Extrayez toutes les lignes de texte du listing ci-dessous et reproduisez-les à l'identique. Omettez les images dans la réponse.

====

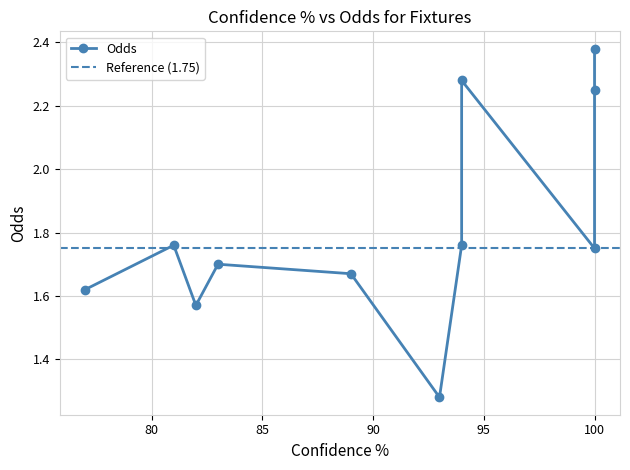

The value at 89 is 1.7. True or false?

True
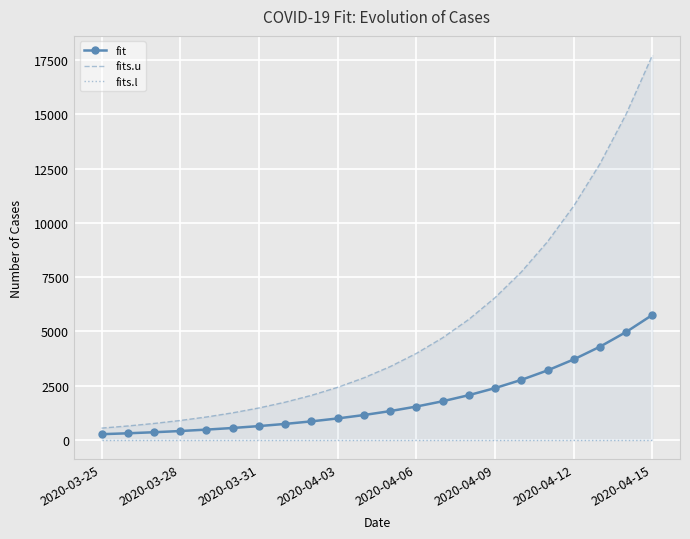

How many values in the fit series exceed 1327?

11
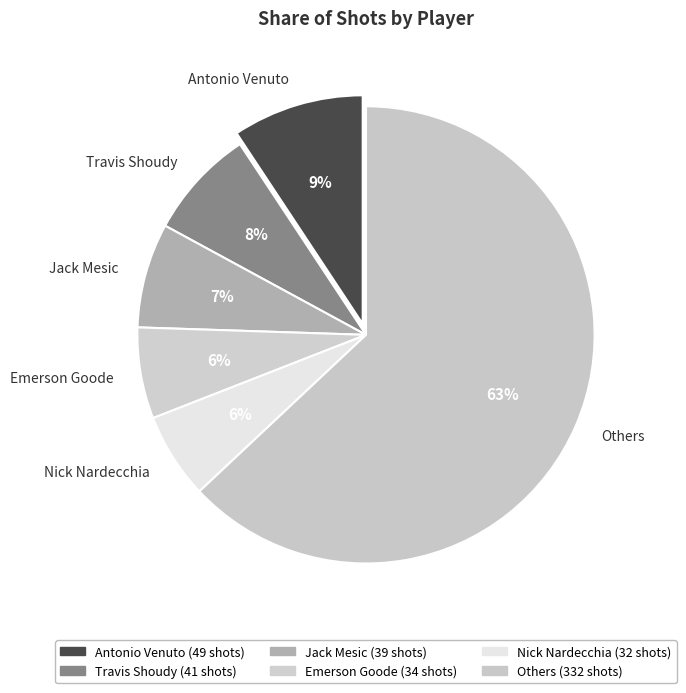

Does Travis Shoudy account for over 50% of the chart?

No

====

▶ _RÉPONSE_:
The value at 89 is 1.7. True or false?

True

How many values in the fit series exceed 1327?

11

Does Travis Shoudy account for over 50% of the chart?

No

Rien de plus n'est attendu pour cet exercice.